The trial is being conducted under the strategic collaboration between Curium and PDRadiopharma, a wholly owned subsidiary of PeptiDream. The open-label, single-arm Phase 2 study is designed to evaluate the sensitivity, specificity and safety of ⁶⁴Cu-PSMA-I&T in Japanese patients newly diagnosed with unfavorable intermediate, high or very high-risk prostate cancer and scheduled for prostatectomy with pelvic lymph node dissection.

The results from this study, together with data from Curium’s ongoing global clinical trials, are expected to support future regulatory submission in Japan.

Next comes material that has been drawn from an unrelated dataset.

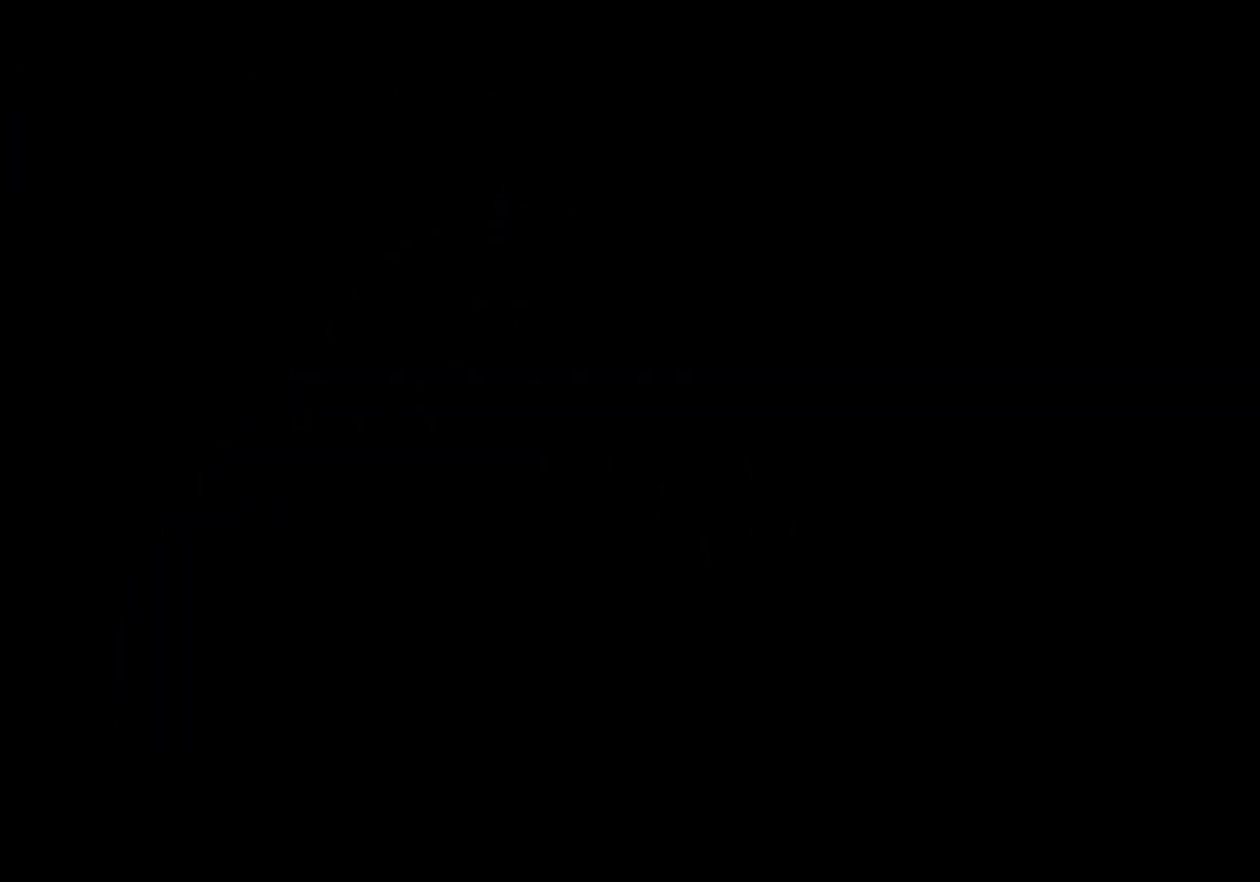
{"keys": [], "mouse": [], "events": []}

In parallel, as announced in February 2026, a registrational clinical trial of the therapeutic counterpart, ¹⁷⁷Lu-PSMA-I&T, is being advanced to evaluate its efficacy and safety in patients with metastatic castration-resistant prostate cancer (mCRPC), as part of a theranostic approach.

Patrick C. Reid, President & CEO of PeptiDream commented: “The completion of patient dosing marks an important milestone in the development of ⁶⁴Cu-PSMA-I&T in Japan. This program represents a key component of our growing radiopharmaceutical pipeline and our broader theranostics strategy. We would like to thank the patients, investigators and clinical sites for their participation and support.”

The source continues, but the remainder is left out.